5. De rechtbank overweegt dat uit artikel 2.3.2, zevende lid, van de Wmo 2015 volgt dat degene die aanspraak maakt op een maatwerkvoorziening tijdens het onderzoek zo volledig mogelijk gegevens over zichzelf en over zijn leefomgeving verstrekt. Bij gebreke hiervan kan verweerder niet vaststellen of een maatwerkvoorziening geïndiceerd is en zo ja, welke. Voorts volgt uit artikel 2.3.8, derde lid, van de Wmo 2015 dat de cliënt, waaronder, gelet op artikel 1.1.1 van de wet, ook degene begrepen is die aanspraak maakt op een maatwerkvoorziening, een algemene medewerkingsverplichting heeft dat ziet op alle mogelijke vormen van medewerking. Het gaat hier dus zowel om medewerking verlenen bij het onderzoek hier bedoeld als daarna (TK 2013/2014, 33 841, nr. 3, blz. 154-155). Gelet op de hiervoor genoemde bepalingen in onderlinge samenhang bezien was eiser gehouden zijn volledige medewerking te verlenen aan een voor de vaststelling van de voorziening noodzakelijk onderzoek van de kant van verweerder. De rechtbank stelt vast dat eiser nalatig is geweest en gebleven deze medewerking te verlenen. Aldus heeft eiser gehandeld in strijd met zijn medewerkingsverplichting. Het gevolg hiervan is dat verweerder niet in staat is geweest een (ergonomisch) onderzoek in te stellen naar welke voorziening een passende bijdrage levert aan eisers zelfredzaamheid. Met andere woorden: verweerder moest het doen met de gegevens waarover hij kon beschikken. De rechtbank is van oordeel dat eisers nalatigheid in dit geval voor zijn rekening en risico moet komen. Dit klemt temeer nu niet gebleken is dat een onderzoek als hier aan de orde onnodig belastend zal zijn voor eiser. Gelet hierop is de rechtbank van oordeel dat het er voor moet worden gehouden dat eiser met de door verweerder geboden woonvoorziening voldoende gecompenseerd is.
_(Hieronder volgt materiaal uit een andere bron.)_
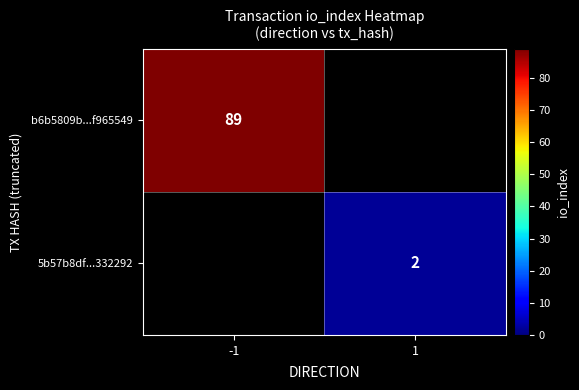

How many data points does each series have?

2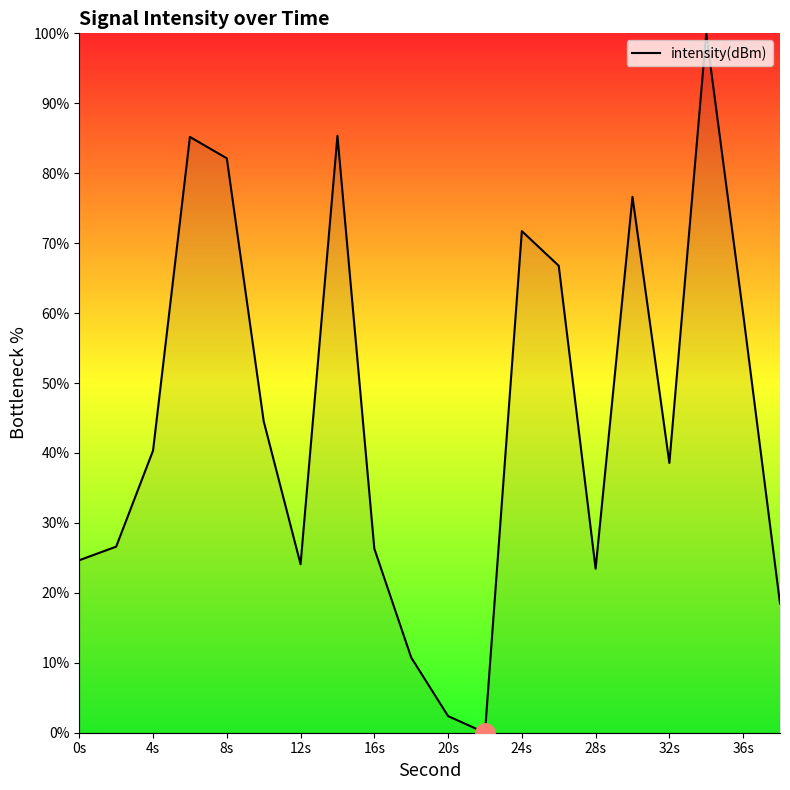

What is the greatest value displayed?

100.0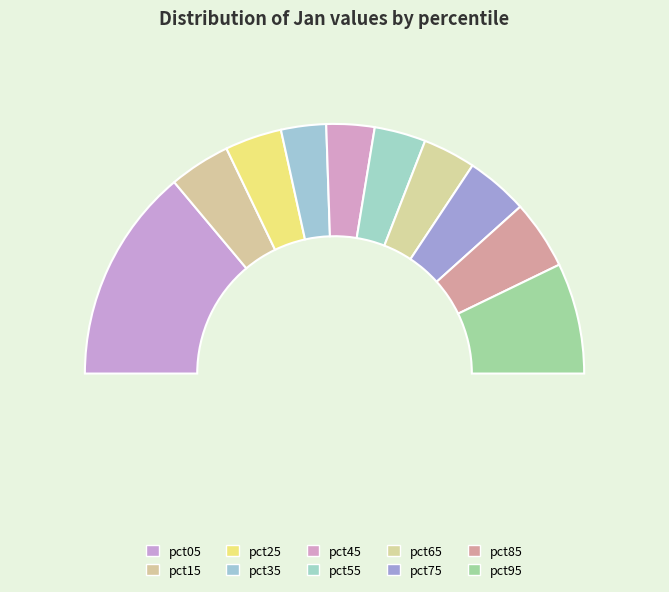

Which slice is the smallest?

pct35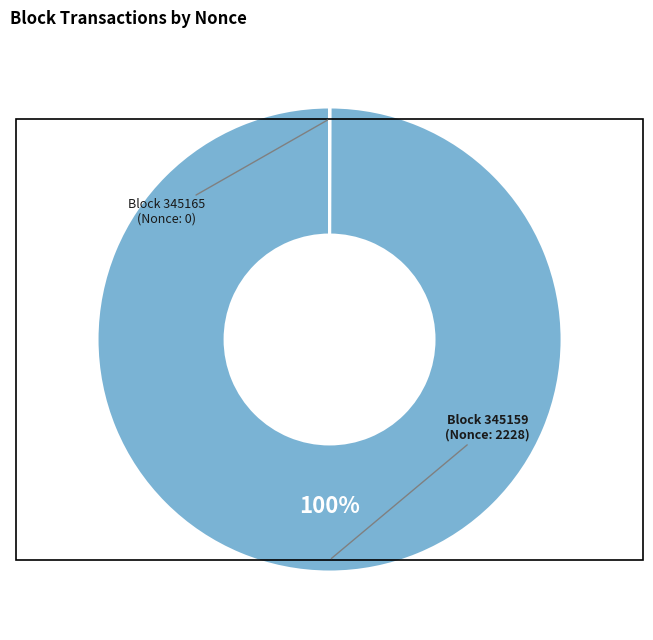

To the nearest percent, what is the average slice percentage?

50%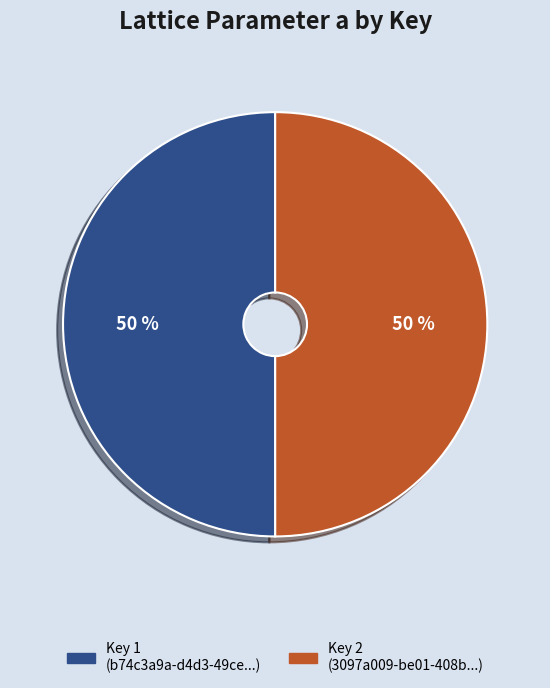

To the nearest percent, what is the average slice percentage?

50%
6. Het beroep is ongegrond. Voor een proceskostenveroordeling bestaat geen aanleiding.

Beslissing

De rechtbank verklaart het beroep ongegrond.
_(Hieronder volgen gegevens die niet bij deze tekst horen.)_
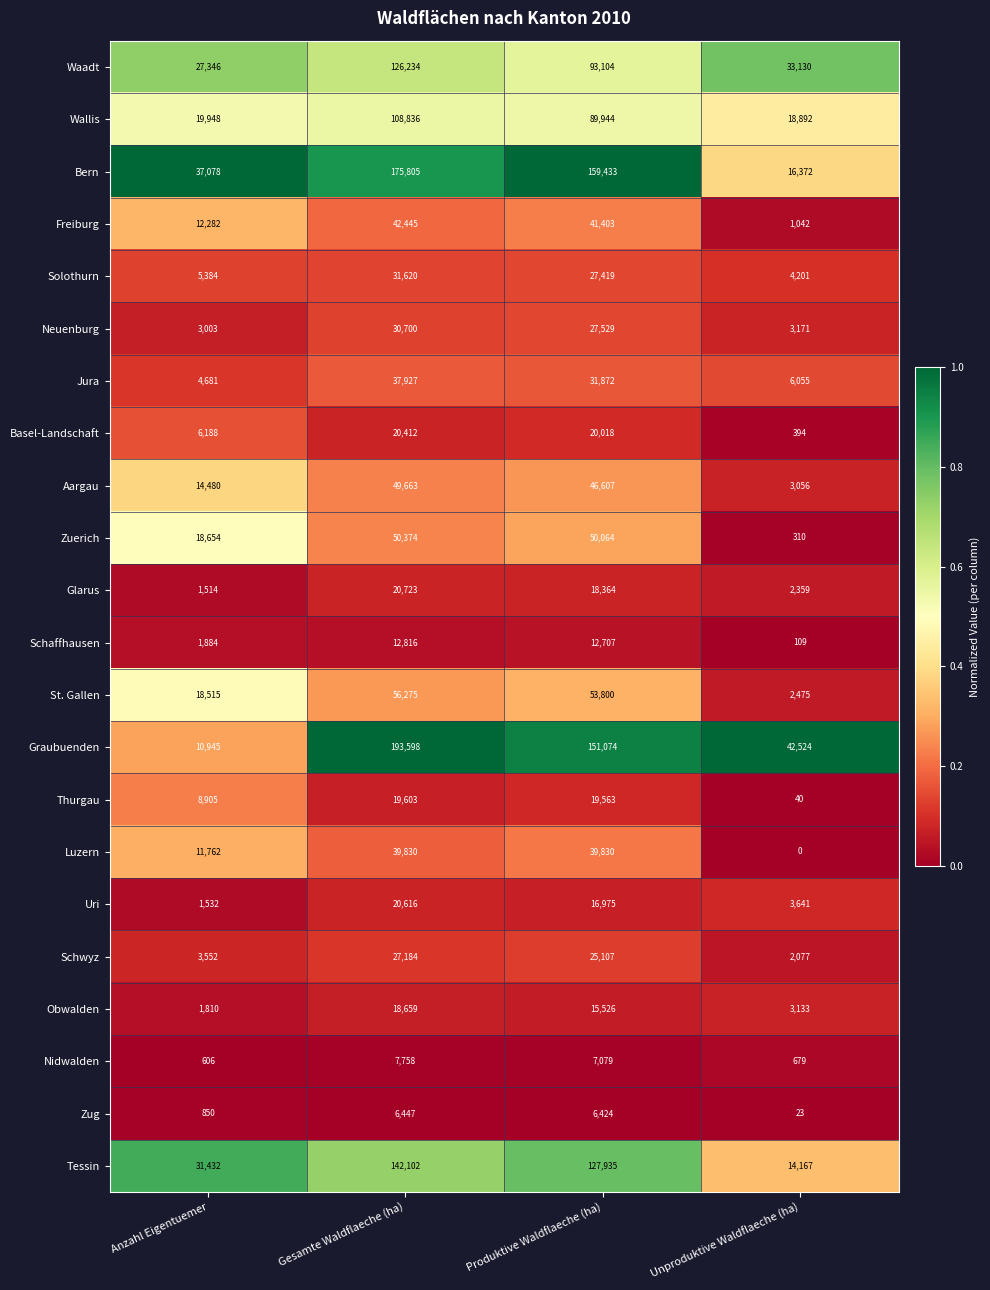

At which category does the chart reach its minimum across all series?

Unproduktive Waldflaeche (ha)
Deze uitspraak is gedaan door mr. H.J. Klein Egelink, rechter, in tegenwoordigheid van
mr. M.B. Wichman, griffier.
De beslissing is in het openbaar uitgesproken op: 19 september 2017
griffier
rechter
Afschrift verzonden aan partijen op:
Rechtsmiddel
Tegen deze uitspraak kan binnen zes weken na de dag van verzending daarvan hoger beroep worden ingesteld bij de Centrale Raad van Beroep. Als hoger beroep is ingesteld, kan bij de voorzieningenrechter van de hogerberoepsrechter worden verzocht om het treffen van een voorlopige voorziening of om het opheffen of wijzigen van een bij deze uitspraak getroffen voorlopige voorziening.